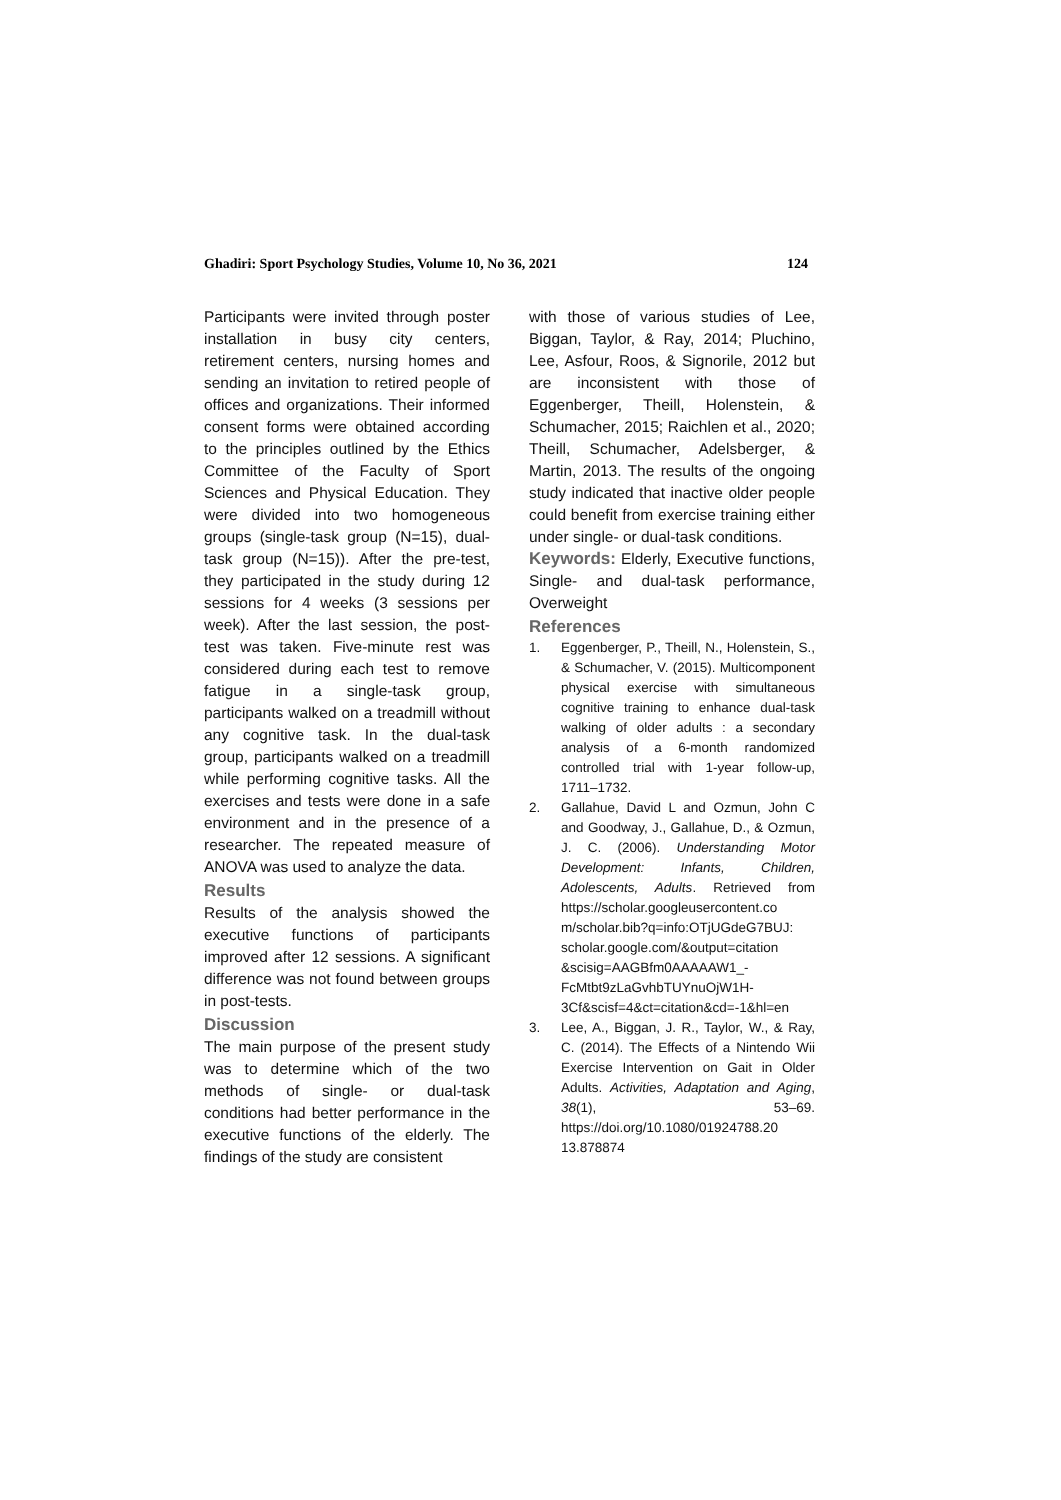Ghadiri: Sport Psychology Studies, Volume 10, No 36, 2021 124
Participants were invited through poster installation in busy city centers, retirement centers, nursing homes and sending an invitation to retired people of offices and organizations. Their informed consent forms were obtained according to the principles outlined by the Ethics Committee of the Faculty of Sport Sciences and Physical Education. They were divided into two homogeneous groups (single-task group (N=15), dual-task group (N=15)). After the pre-test, they participated in the study during 12 sessions for 4 weeks (3 sessions per week). After the last session, the post-test was taken. Five-minute rest was considered during each test to remove fatigue in a single-task group, participants walked on a treadmill without any cognitive task. In the dual-task group, participants walked on a treadmill while performing cognitive tasks. All the exercises and tests were done in a safe environment and in the presence of a researcher. The repeated measure of ANOVA was used to analyze the data.
Results
Results of the analysis showed the executive functions of participants improved after 12 sessions. A significant difference was not found between groups in post-tests.
Discussion
The main purpose of the present study was to determine which of the two methods of single- or dual-task conditions had better performance in the executive functions of the elderly. The findings of the study are consistent
with those of various studies of Lee, Biggan, Taylor, & Ray, 2014; Pluchino, Lee, Asfour, Roos, & Signorile, 2012 but are inconsistent with those of Eggenberger, Theill, Holenstein, & Schumacher, 2015; Raichlen et al., 2020; Theill, Schumacher, Adelsberger, & Martin, 2013. The results of the ongoing study indicated that inactive older people could benefit from exercise training either under single- or dual-task conditions.
Keywords: Elderly, Executive functions, Single- and dual-task performance, Overweight
References
1. Eggenberger, P., Theill, N., Holenstein, S., & Schumacher, V. (2015). Multicomponent physical exercise with simultaneous cognitive training to enhance dual-task walking of older adults : a secondary analysis of a 6-month randomized controlled trial with 1-year follow-up, 1711–1732.
2. Gallahue, David L and Ozmun, John C and Goodway, J., Gallahue, D., & Ozmun, J. C. (2006). Understanding Motor Development: Infants, Children, Adolescents, Adults. Retrieved from https://scholar.googleusercontent.co m/scholar.bib?q=info:OTjUGdeG7BUJ: scholar.google.com/&output=citation &scisig=AAGBfm0AAAAAW1_-FcMtbt9zLaGvhbTUYnuOjW1H-3Cf&scisf=4&ct=citation&cd=-1&hl=en
3. Lee, A., Biggan, J. R., Taylor, W., & Ray, C. (2014). The Effects of a Nintendo Wii Exercise Intervention on Gait in Older Adults. Activities, Adaptation and Aging, 38(1), 53–69. https://doi.org/10.1080/01924788.20 13.878874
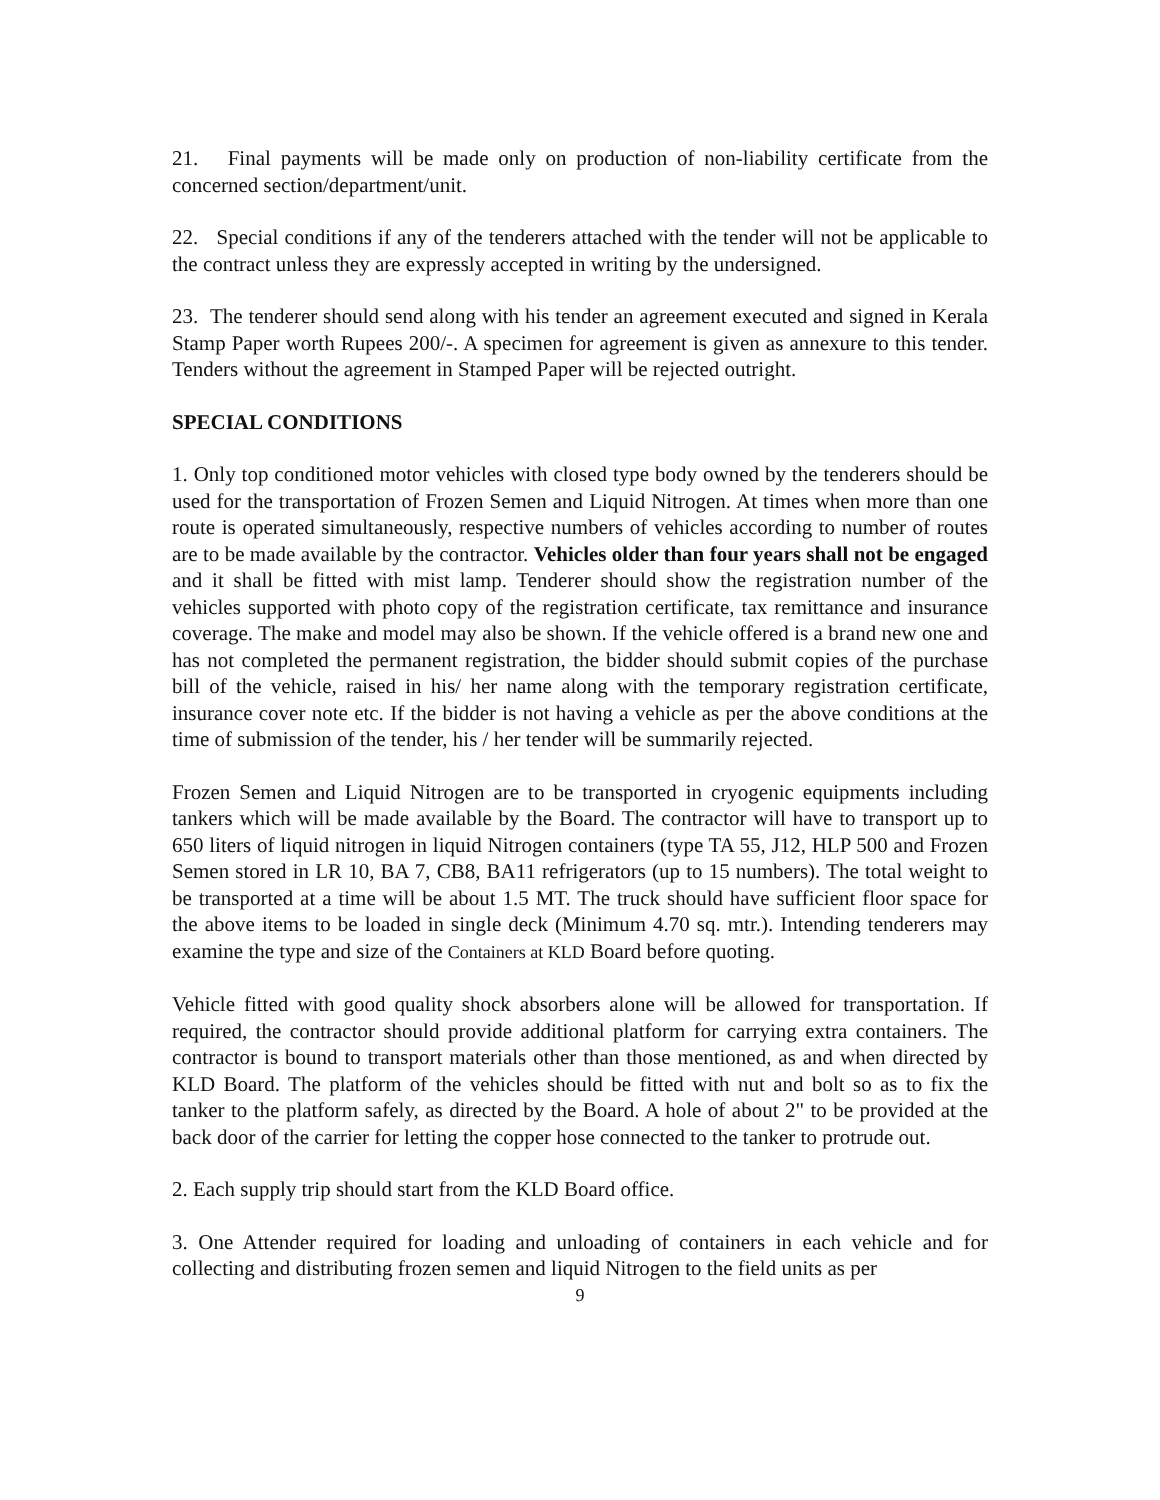21. Final payments will be made only on production of non-liability certificate from the concerned section/department/unit.
22. Special conditions if any of the tenderers attached with the tender will not be applicable to the contract unless they are expressly accepted in writing by the undersigned.
23. The tenderer should send along with his tender an agreement executed and signed in Kerala Stamp Paper worth Rupees 200/-. A specimen for agreement is given as annexure to this tender. Tenders without the agreement in Stamped Paper will be rejected outright.
SPECIAL CONDITIONS
1. Only top conditioned motor vehicles with closed type body owned by the tenderers should be used for the transportation of Frozen Semen and Liquid Nitrogen. At times when more than one route is operated simultaneously, respective numbers of vehicles according to number of routes are to be made available by the contractor. Vehicles older than four years shall not be engaged and it shall be fitted with mist lamp. Tenderer should show the registration number of the vehicles supported with photo copy of the registration certificate, tax remittance and insurance coverage. The make and model may also be shown. If the vehicle offered is a brand new one and has not completed the permanent registration, the bidder should submit copies of the purchase bill of the vehicle, raised in his/ her name along with the temporary registration certificate, insurance cover note etc. If the bidder is not having a vehicle as per the above conditions at the time of submission of the tender, his / her tender will be summarily rejected.
Frozen Semen and Liquid Nitrogen are to be transported in cryogenic equipments including tankers which will be made available by the Board. The contractor will have to transport up to 650 liters of liquid nitrogen in liquid Nitrogen containers (type TA 55, J12, HLP 500 and Frozen Semen stored in LR 10, BA 7, CB8, BA11 refrigerators (up to 15 numbers). The total weight to be transported at a time will be about 1.5 MT. The truck should have sufficient floor space for the above items to be loaded in single deck (Minimum 4.70 sq. mtr.). Intending tenderers may examine the type and size of the Containers at KLD Board before quoting.
Vehicle fitted with good quality shock absorbers alone will be allowed for transportation. If required, the contractor should provide additional platform for carrying extra containers. The contractor is bound to transport materials other than those mentioned, as and when directed by KLD Board. The platform of the vehicles should be fitted with nut and bolt so as to fix the tanker to the platform safely, as directed by the Board. A hole of about 2" to be provided at the back door of the carrier for letting the copper hose connected to the tanker to protrude out.
2. Each supply trip should start from the KLD Board office.
3. One Attender required for loading and unloading of containers in each vehicle and for collecting and distributing frozen semen and liquid Nitrogen to the field units as per
9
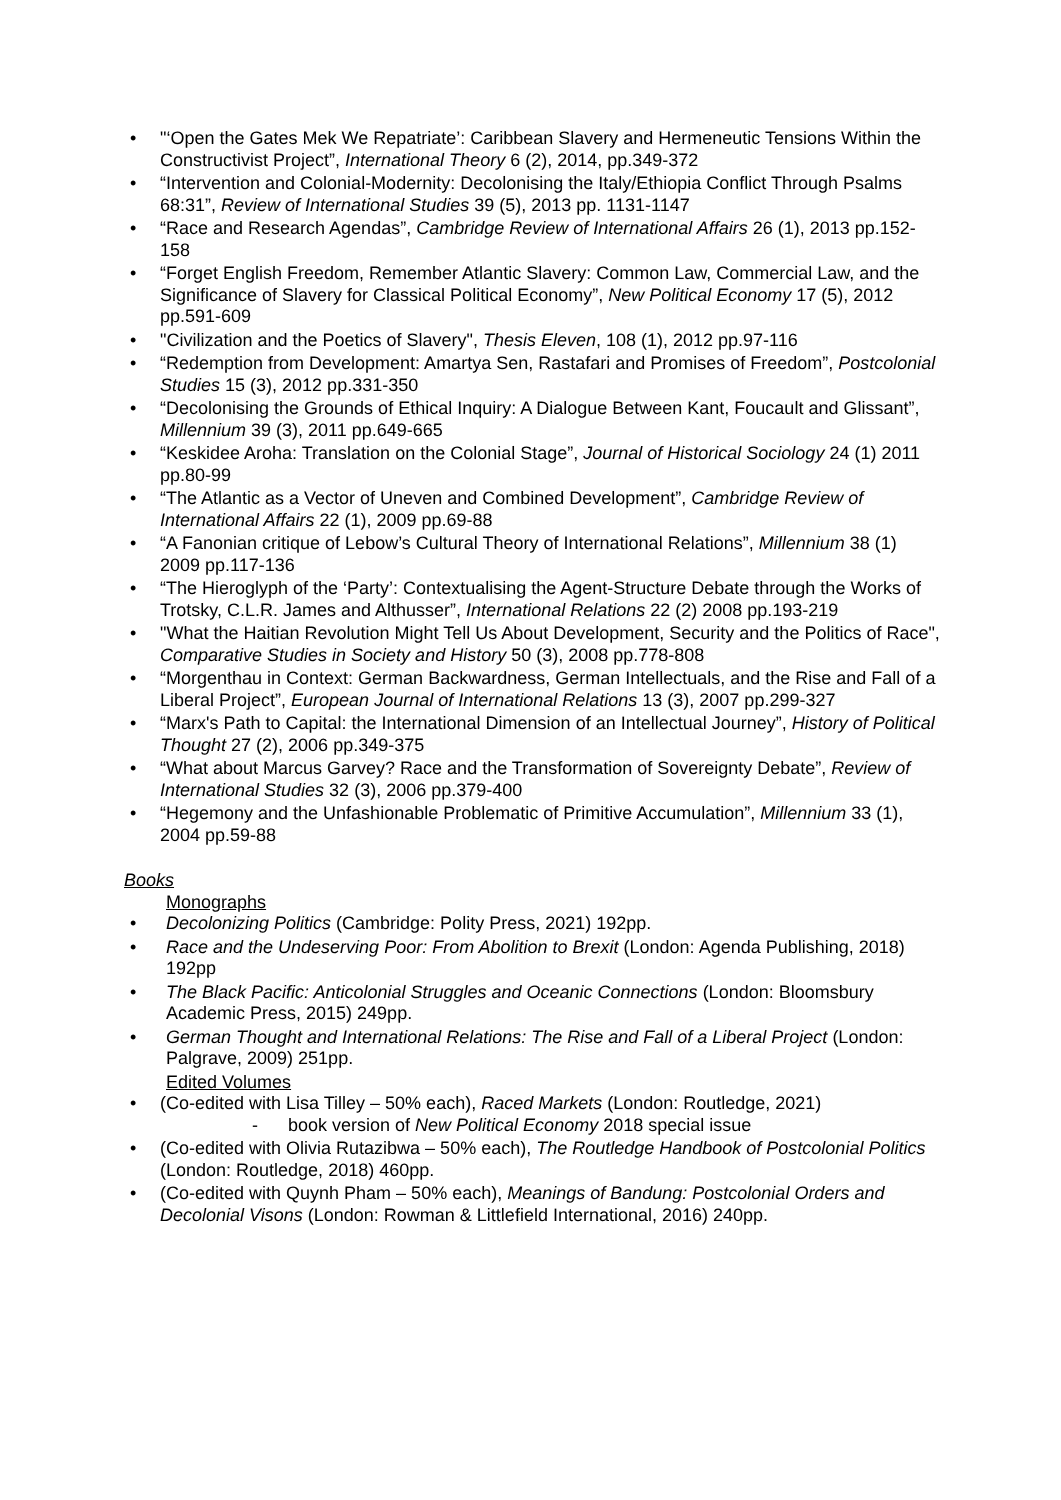• "‘Open the Gates Mek We Repatriate’: Caribbean Slavery and Hermeneutic Tensions Within the Constructivist Project”, International Theory 6 (2), 2014, pp.349-372
• “Intervention and Colonial-Modernity: Decolonising the Italy/Ethiopia Conflict Through Psalms 68:31”, Review of International Studies 39 (5), 2013 pp. 1131-1147
• “Race and Research Agendas”, Cambridge Review of International Affairs 26 (1), 2013 pp.152-158
• “Forget English Freedom, Remember Atlantic Slavery: Common Law, Commercial Law, and the Significance of Slavery for Classical Political Economy”, New Political Economy 17 (5), 2012 pp.591-609
• "Civilization and the Poetics of Slavery", Thesis Eleven, 108 (1), 2012 pp.97-116
• “Redemption from Development: Amartya Sen, Rastafari and Promises of Freedom”, Postcolonial Studies 15 (3), 2012 pp.331-350
• “Decolonising the Grounds of Ethical Inquiry: A Dialogue Between Kant, Foucault and Glissant”, Millennium 39 (3), 2011 pp.649-665
• “Keskidee Aroha: Translation on the Colonial Stage”, Journal of Historical Sociology 24 (1) 2011 pp.80-99
• “The Atlantic as a Vector of Uneven and Combined Development”, Cambridge Review of International Affairs 22 (1), 2009 pp.69-88
• “A Fanonian critique of Lebow’s Cultural Theory of International Relations”, Millennium 38 (1) 2009 pp.117-136
• “The Hieroglyph of the ‘Party’: Contextualising the Agent-Structure Debate through the Works of Trotsky, C.L.R. James and Althusser”, International Relations 22 (2) 2008 pp.193-219
• "What the Haitian Revolution Might Tell Us About Development, Security and the Politics of Race", Comparative Studies in Society and History 50 (3), 2008 pp.778-808
• “Morgenthau in Context: German Backwardness, German Intellectuals, and the Rise and Fall of a Liberal Project”, European Journal of International Relations 13 (3), 2007 pp.299-327
• “Marx's Path to Capital: the International Dimension of an Intellectual Journey”, History of Political Thought 27 (2), 2006 pp.349-375
• “What about Marcus Garvey? Race and the Transformation of Sovereignty Debate”, Review of International Studies 32 (3), 2006 pp.379-400
• “Hegemony and the Unfashionable Problematic of Primitive Accumulation”, Millennium 33 (1), 2004 pp.59-88
Books
Monographs
• Decolonizing Politics (Cambridge: Polity Press, 2021) 192pp.
• Race and the Undeserving Poor: From Abolition to Brexit (London: Agenda Publishing, 2018) 192pp
• The Black Pacific: Anticolonial Struggles and Oceanic Connections (London: Bloomsbury Academic Press, 2015) 249pp.
• German Thought and International Relations: The Rise and Fall of a Liberal Project (London: Palgrave, 2009) 251pp.
Edited Volumes
• (Co-edited with Lisa Tilley – 50% each), Raced Markets (London: Routledge, 2021)
- book version of New Political Economy 2018 special issue
• (Co-edited with Olivia Rutazibwa – 50% each), The Routledge Handbook of Postcolonial Politics (London: Routledge, 2018) 460pp.
• (Co-edited with Quynh Pham – 50% each), Meanings of Bandung: Postcolonial Orders and Decolonial Visons (London: Rowman & Littlefield International, 2016) 240pp.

────────────────────

Write the records above out again exactly, but not the pictures.

Ghadiri: Sport Psychology Studies, Volume 10, No 36, 2021 124
Participants were invited through poster installation in busy city centers, retirement centers, nursing homes and sending an invitation to retired people of offices and organizations. Their informed consent forms were obtained according to the principles outlined by the Ethics Committee of the Faculty of Sport Sciences and Physical Education. They were divided into two homogeneous groups (single-task group (N=15), dual-task group (N=15)). After the pre-test, they participated in the study during 12 sessions for 4 weeks (3 sessions per week). After the last session, the post-test was taken. Five-minute rest was considered during each test to remove fatigue in a single-task group, participants walked on a treadmill without any cognitive task. In the dual-task group, participants walked on a treadmill while performing cognitive tasks. All the exercises and tests were done in a safe environment and in the presence of a researcher. The repeated measure of ANOVA was used to analyze the data.
Results
Results of the analysis showed the executive functions of participants improved after 12 sessions. A significant difference was not found between groups in post-tests.
Discussion
The main purpose of the present study was to determine which of the two methods of single- or dual-task conditions had better performance in the executive functions of the elderly. The findings of the study are consistent
with those of various studies of Lee, Biggan, Taylor, & Ray, 2014; Pluchino, Lee, Asfour, Roos, & Signorile, 2012 but are inconsistent with those of Eggenberger, Theill, Holenstein, & Schumacher, 2015; Raichlen et al., 2020; Theill, Schumacher, Adelsberger, & Martin, 2013. The results of the ongoing study indicated that inactive older people could benefit from exercise training either under single- or dual-task conditions.
Keywords: Elderly, Executive functions, Single- and dual-task performance, Overweight
References
1. Eggenberger, P., Theill, N., Holenstein, S., & Schumacher, V. (2015). Multicomponent physical exercise with simultaneous cognitive training to enhance dual-task walking of older adults : a secondary analysis of a 6-month randomized controlled trial with 1-year follow-up, 1711–1732.
2. Gallahue, David L and Ozmun, John C and Goodway, J., Gallahue, D., & Ozmun, J. C. (2006). Understanding Motor Development: Infants, Children, Adolescents, Adults. Retrieved from https://scholar.googleusercontent.co m/scholar.bib?q=info:OTjUGdeG7BUJ: scholar.google.com/&output=citation &scisig=AAGBfm0AAAAAW1_-FcMtbt9zLaGvhbTUYnuOjW1H-3Cf&scisf=4&ct=citation&cd=-1&hl=en
3. Lee, A., Biggan, J. R., Taylor, W., & Ray, C. (2014). The Effects of a Nintendo Wii Exercise Intervention on Gait in Older Adults. Activities, Adaptation and Aging, 38(1), 53–69. https://doi.org/10.1080/01924788.20 13.878874
21. Final payments will be made only on production of non-liability certificate from the concerned section/department/unit.
22. Special conditions if any of the tenderers attached with the tender will not be applicable to the contract unless they are expressly accepted in writing by the undersigned.
23. The tenderer should send along with his tender an agreement executed and signed in Kerala Stamp Paper worth Rupees 200/-. A specimen for agreement is given as annexure to this tender. Tenders without the agreement in Stamped Paper will be rejected outright.
SPECIAL CONDITIONS
1. Only top conditioned motor vehicles with closed type body owned by the tenderers should be used for the transportation of Frozen Semen and Liquid Nitrogen. At times when more than one route is operated simultaneously, respective numbers of vehicles according to number of routes are to be made available by the contractor. Vehicles older than four years shall not be engaged and it shall be fitted with mist lamp. Tenderer should show the registration number of the vehicles supported with photo copy of the registration certificate, tax remittance and insurance coverage. The make and model may also be shown. If the vehicle offered is a brand new one and has not completed the permanent registration, the bidder should submit copies of the purchase bill of the vehicle, raised in his/ her name along with the temporary registration certificate, insurance cover note etc. If the bidder is not having a vehicle as per the above conditions at the time of submission of the tender, his / her tender will be summarily rejected.
Frozen Semen and Liquid Nitrogen are to be transported in cryogenic equipments including tankers which will be made available by the Board. The contractor will have to transport up to 650 liters of liquid nitrogen in liquid Nitrogen containers (type TA 55, J12, HLP 500 and Frozen Semen stored in LR 10, BA 7, CB8, BA11 refrigerators (up to 15 numbers). The total weight to be transported at a time will be about 1.5 MT. The truck should have sufficient floor space for the above items to be loaded in single deck (Minimum 4.70 sq. mtr.). Intending tenderers may examine the type and size of the Containers at KLD Board before quoting.
Vehicle fitted with good quality shock absorbers alone will be allowed for transportation. If required, the contractor should provide additional platform for carrying extra containers. The contractor is bound to transport materials other than those mentioned, as and when directed by KLD Board. The platform of the vehicles should be fitted with nut and bolt so as to fix the tanker to the platform safely, as directed by the Board. A hole of about 2" to be provided at the back door of the carrier for letting the copper hose connected to the tanker to protrude out.
2. Each supply trip should start from the KLD Board office.
3. One Attender required for loading and unloading of containers in each vehicle and for collecting and distributing frozen semen and liquid Nitrogen to the field units as per
9
• "‘Open the Gates Mek We Repatriate’: Caribbean Slavery and Hermeneutic Tensions Within the Constructivist Project”, International Theory 6 (2), 2014, pp.349-372
• “Intervention and Colonial-Modernity: Decolonising the Italy/Ethiopia Conflict Through Psalms 68:31”, Review of International Studies 39 (5), 2013 pp. 1131-1147
• “Race and Research Agendas”, Cambridge Review of International Affairs 26 (1), 2013 pp.152-158
• “Forget English Freedom, Remember Atlantic Slavery: Common Law, Commercial Law, and the Significance of Slavery for Classical Political Economy”, New Political Economy 17 (5), 2012 pp.591-609
• "Civilization and the Poetics of Slavery", Thesis Eleven, 108 (1), 2012 pp.97-116
• “Redemption from Development: Amartya Sen, Rastafari and Promises of Freedom”, Postcolonial Studies 15 (3), 2012 pp.331-350
• “Decolonising the Grounds of Ethical Inquiry: A Dialogue Between Kant, Foucault and Glissant”, Millennium 39 (3), 2011 pp.649-665
• “Keskidee Aroha: Translation on the Colonial Stage”, Journal of Historical Sociology 24 (1) 2011 pp.80-99
• “The Atlantic as a Vector of Uneven and Combined Development”, Cambridge Review of International Affairs 22 (1), 2009 pp.69-88
• “A Fanonian critique of Lebow’s Cultural Theory of International Relations”, Millennium 38 (1) 2009 pp.117-136
• “The Hieroglyph of the ‘Party’: Contextualising the Agent-Structure Debate through the Works of Trotsky, C.L.R. James and Althusser”, International Relations 22 (2) 2008 pp.193-219
• "What the Haitian Revolution Might Tell Us About Development, Security and the Politics of Race", Comparative Studies in Society and History 50 (3), 2008 pp.778-808
• “Morgenthau in Context: German Backwardness, German Intellectuals, and the Rise and Fall of a Liberal Project”, European Journal of International Relations 13 (3), 2007 pp.299-327
• “Marx's Path to Capital: the International Dimension of an Intellectual Journey”, History of Political Thought 27 (2), 2006 pp.349-375
• “What about Marcus Garvey? Race and the Transformation of Sovereignty Debate”, Review of International Studies 32 (3), 2006 pp.379-400
• “Hegemony and the Unfashionable Problematic of Primitive Accumulation”, Millennium 33 (1), 2004 pp.59-88
Books
Monographs
• Decolonizing Politics (Cambridge: Polity Press, 2021) 192pp.
• Race and the Undeserving Poor: From Abolition to Brexit (London: Agenda Publishing, 2018) 192pp
• The Black Pacific: Anticolonial Struggles and Oceanic Connections (London: Bloomsbury Academic Press, 2015) 249pp.
• German Thought and International Relations: The Rise and Fall of a Liberal Project (London: Palgrave, 2009) 251pp.
Edited Volumes
• (Co-edited with Lisa Tilley – 50% each), Raced Markets (London: Routledge, 2021)
- book version of New Political Economy 2018 special issue
• (Co-edited with Olivia Rutazibwa – 50% each), The Routledge Handbook of Postcolonial Politics (London: Routledge, 2018) 460pp.
• (Co-edited with Quynh Pham – 50% each), Meanings of Bandung: Postcolonial Orders and Decolonial Visons (London: Rowman & Littlefield International, 2016) 240pp.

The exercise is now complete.